22. Februar 2021  Seltener Greifvogel-Kampf

Während der Turmfalke vorwiegend ein Mäusejäger ist, erbeutet der Sperber in erster Linie Singvögel von Meisen- bis Amselgröße. Der heftige Wintereinbruch mit hohem Schnee und Kältegraden führt indessen zu seltenen Tierszenen:

In einem Partensteiner Hausgarten erbeutete ein Turmfalken-Männchen eine Maus, die sich unter dem Schnee hervorgewagt hatte. Fast zeitgleich stürzte sich ein Sperber-Männchen aus dem Geäst einer Eiche auf den Turmfalken herab. Es kam unter lautem Gekreische zu einem kräftigen Gerangel zwischen den beiden nahezu gleichgroßen Greifvögeln.

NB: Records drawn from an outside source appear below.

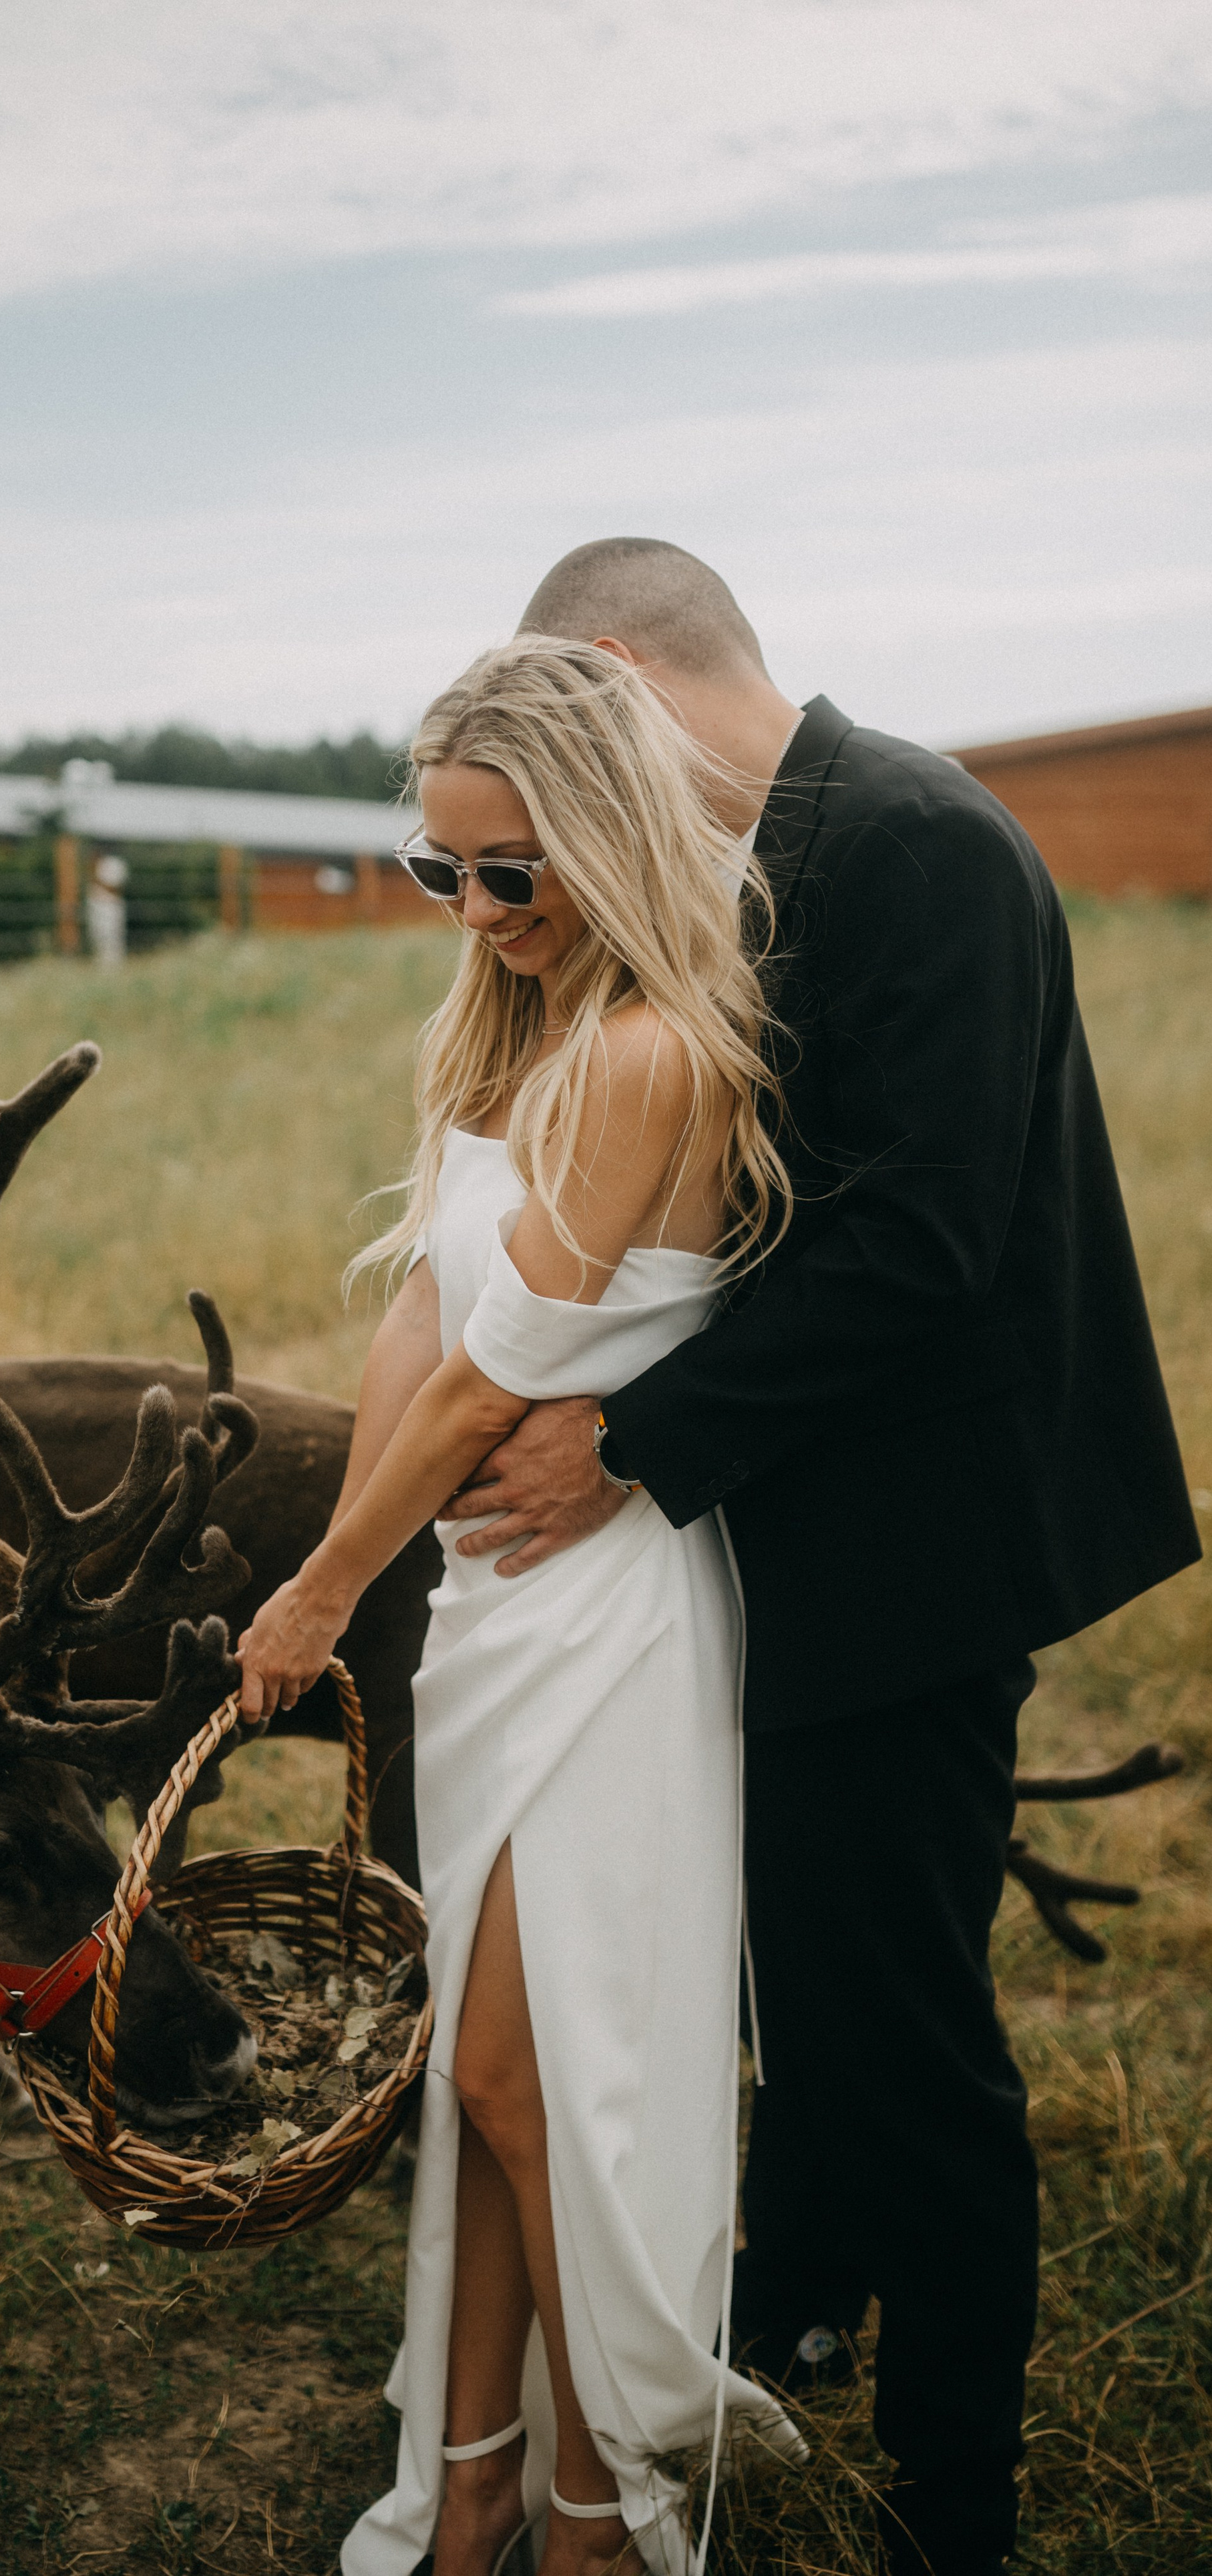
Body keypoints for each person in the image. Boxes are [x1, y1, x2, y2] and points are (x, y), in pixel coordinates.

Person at [417, 540, 1201, 2576]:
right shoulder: (766, 857)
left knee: (899, 2023)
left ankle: (958, 2494)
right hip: (783, 1534)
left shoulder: (918, 844)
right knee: (790, 1966)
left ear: (608, 674)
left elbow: (923, 1243)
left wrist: (634, 1439)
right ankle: (787, 2302)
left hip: (917, 1550)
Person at [238, 633, 804, 2576]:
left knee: (523, 2064)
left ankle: (608, 2496)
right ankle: (475, 2471)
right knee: (488, 2083)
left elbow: (494, 1379)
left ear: (608, 839)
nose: (478, 915)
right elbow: (421, 1308)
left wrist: (319, 1587)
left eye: (513, 873)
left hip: (608, 1623)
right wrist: (371, 1559)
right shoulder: (513, 1034)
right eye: (442, 872)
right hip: (493, 1617)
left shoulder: (652, 1051)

Nach kurzer Zeit lag der Sperber auf dem Rücken, während der Turmfalke mit einem seiner Greife fest den Schwanz des Sperbers umklammert hielt. Ein Befreiungsversuch des Sperbers aus seiner misslichen Lage scheiterte, so dass er weiterhin fast reglos auf dem Rücken liegen blieb.

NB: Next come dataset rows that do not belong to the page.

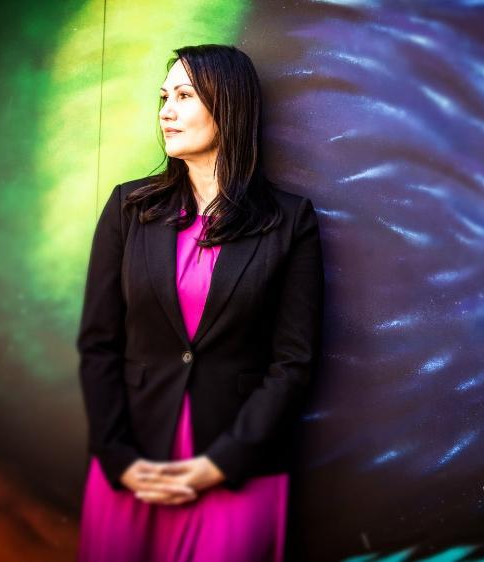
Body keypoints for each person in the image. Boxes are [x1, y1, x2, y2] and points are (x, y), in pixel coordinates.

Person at [75, 43, 324, 562]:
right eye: (163, 96)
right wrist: (116, 456)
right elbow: (99, 343)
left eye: (184, 95)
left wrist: (223, 462)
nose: (165, 110)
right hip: (134, 462)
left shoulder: (290, 220)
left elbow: (293, 363)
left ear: (227, 104)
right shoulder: (129, 207)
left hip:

Währenddessen machte sich der Turmfalke über die erbeutete Maus her und ließ den Sperber erst los, nachdem er die Maus verschlungen hatte.

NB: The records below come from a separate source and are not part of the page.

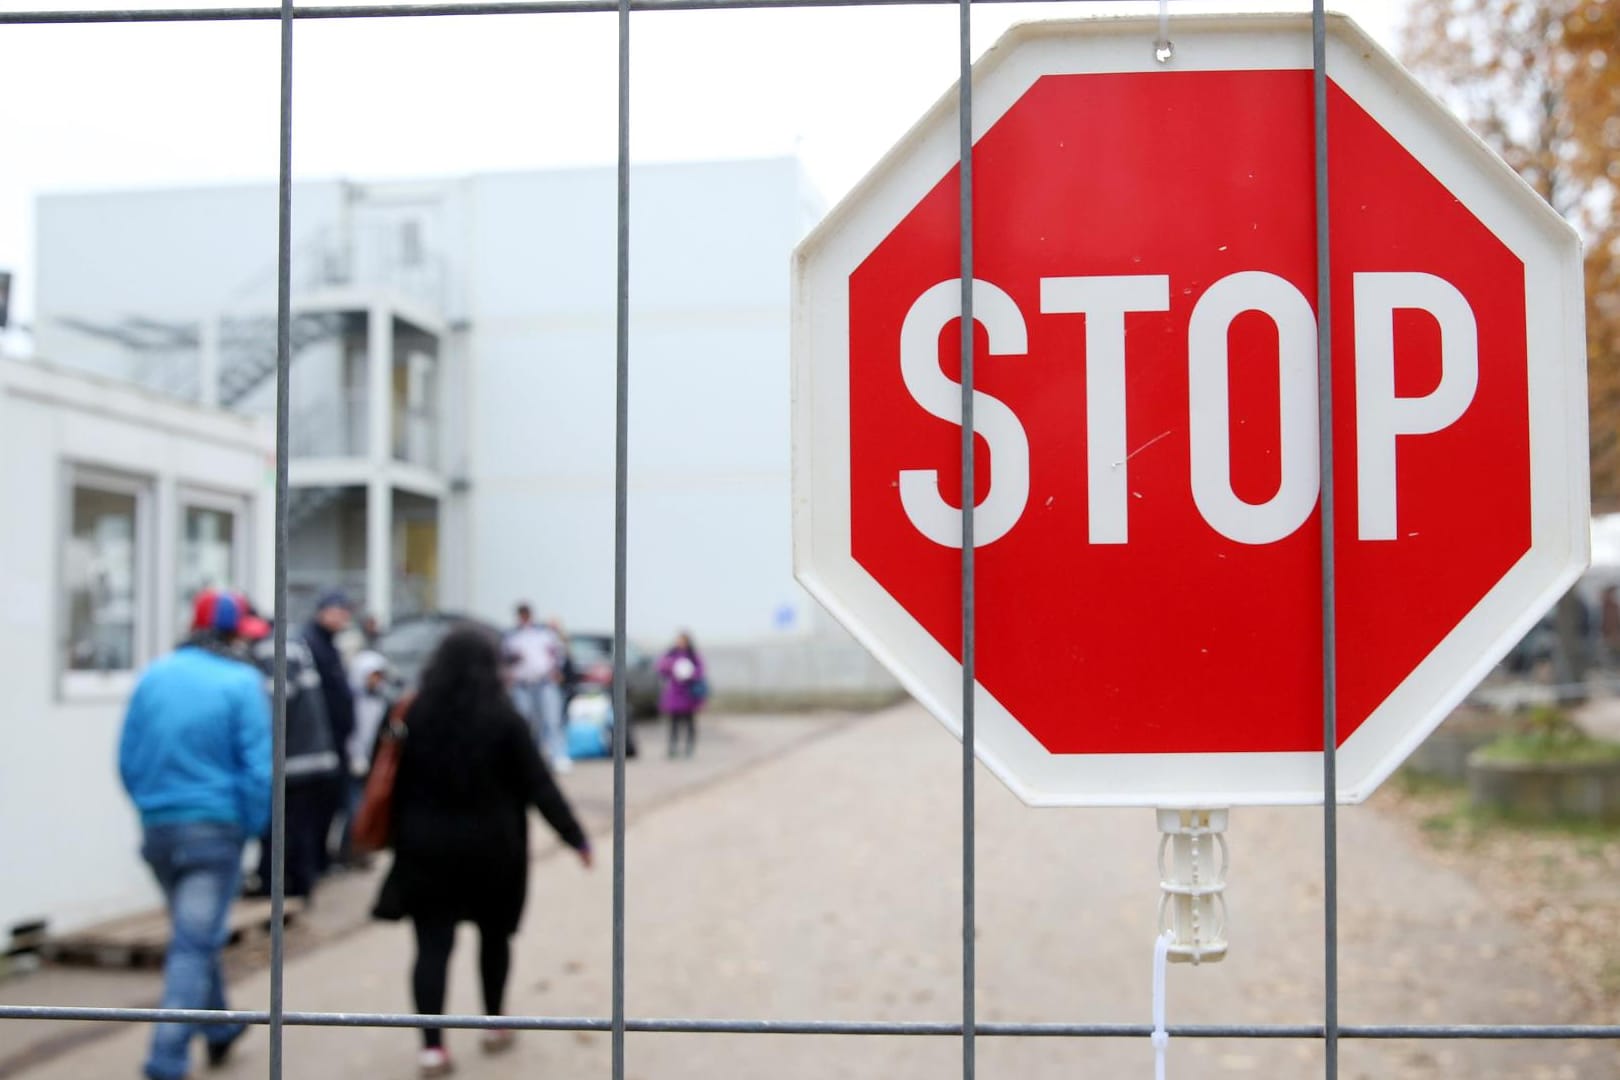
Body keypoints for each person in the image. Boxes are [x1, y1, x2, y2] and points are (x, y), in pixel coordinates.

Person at [381, 627, 592, 1078]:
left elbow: (383, 778)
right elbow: (539, 785)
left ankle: (432, 1048)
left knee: (431, 947)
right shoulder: (504, 720)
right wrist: (575, 837)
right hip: (493, 853)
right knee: (494, 940)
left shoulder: (410, 714)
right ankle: (494, 1024)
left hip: (425, 850)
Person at [118, 591, 271, 1080]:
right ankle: (166, 1059)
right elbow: (260, 770)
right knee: (192, 943)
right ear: (231, 635)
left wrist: (151, 807)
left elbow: (128, 758)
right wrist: (250, 825)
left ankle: (221, 1028)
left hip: (160, 827)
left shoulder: (156, 675)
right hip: (215, 829)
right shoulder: (243, 683)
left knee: (194, 935)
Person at [246, 603, 342, 901]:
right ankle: (292, 886)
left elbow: (275, 705)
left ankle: (284, 890)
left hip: (295, 761)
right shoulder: (291, 644)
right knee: (298, 827)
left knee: (285, 829)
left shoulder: (272, 650)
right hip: (312, 757)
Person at [303, 591, 357, 873]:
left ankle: (320, 861)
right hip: (323, 742)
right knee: (318, 806)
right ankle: (314, 864)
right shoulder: (313, 644)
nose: (344, 618)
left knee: (331, 804)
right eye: (339, 611)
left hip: (335, 739)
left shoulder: (328, 644)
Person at [339, 649, 396, 867]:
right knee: (352, 810)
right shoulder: (350, 700)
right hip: (350, 762)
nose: (376, 681)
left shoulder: (383, 703)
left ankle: (357, 851)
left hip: (371, 765)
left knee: (363, 809)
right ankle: (348, 852)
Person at [505, 602, 571, 773]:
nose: (524, 617)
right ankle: (528, 760)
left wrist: (557, 670)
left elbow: (559, 653)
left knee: (551, 721)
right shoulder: (512, 636)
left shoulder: (544, 633)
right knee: (525, 723)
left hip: (544, 683)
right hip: (522, 685)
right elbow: (504, 659)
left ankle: (558, 756)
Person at [657, 630, 707, 758]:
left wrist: (691, 673)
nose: (681, 643)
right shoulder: (671, 655)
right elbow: (661, 668)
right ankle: (672, 747)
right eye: (679, 641)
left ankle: (689, 747)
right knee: (674, 723)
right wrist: (671, 667)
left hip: (688, 695)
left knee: (689, 723)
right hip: (675, 694)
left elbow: (701, 671)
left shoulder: (693, 656)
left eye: (683, 641)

Bild und Text:  Walter Malkmus

6. Februar 2021     Vogel-des-Monats in Main-Spessart

 

Silberreiher als Wintergast im Landkreis Main-Spessart

 

Silberreiher als Wintergast im Landkreis Main-Spessart

Seit über zehn Jahren ist ein auffallend weißer, vorwiegend im südosteuropäischen Raum lebender und brütender Vogel von November bis Ende März in unserem Landkreis zu beobachten. Man trifft ihn an Weihern, in Wiesengründen, an Bachläufen, im Maintal und selbst auf Äckern an.

 

Die Rede ist vom Silberreiher (Casmerodius albus), der mit 85 bis 100 Zentimeter Körperlänge neben dem bekannten Graureiher die größte europäische Reiherart ist.  Markenzeichen des stattlichen Vogels ist sein schneeweißes Gefieder, sein langer s-förmig gekrümmter Hals und seine grauschwarzen Beine. Der lange, dolchförmige Schnabel ist ockergelb und verfärbt sich während der Brutzeit zur Schnabelspitze hin schwarzbraun. Im Flug trägt der Silberreiher seinen Hals stets eingezogen und seine langen Beine weit über den Schwanz hinaus nach hinten gestreckt.  

 

Silberreiher sind Koloniebrüter und nisten in ausgedehnten Schilfflächen größerer Seen. Die nächstgelegene Kolonie brütet im Nationalpark Neusiedler See im österreichischen Burgenland. Die Nahrung der eleganten Reiher  besteht vorwiegend aus Fischen; jedoch stehen auch Frösche, größere Insekten und im Winter oftmals Mäuse auf ihrer Speisekarte.

 

 

Der deutlich kleinere, ebenfalls schneeweiße Seidenreiher wird oftmals mit dem Silberreiher verwechselt. Er kommt jedoch bei uns nicht vor, hat schwarze kürzere Beine mit gelben Zehen und einen schwarzen Schnabel. Zudem trägt er weiße Schmuckfedern im Nacken.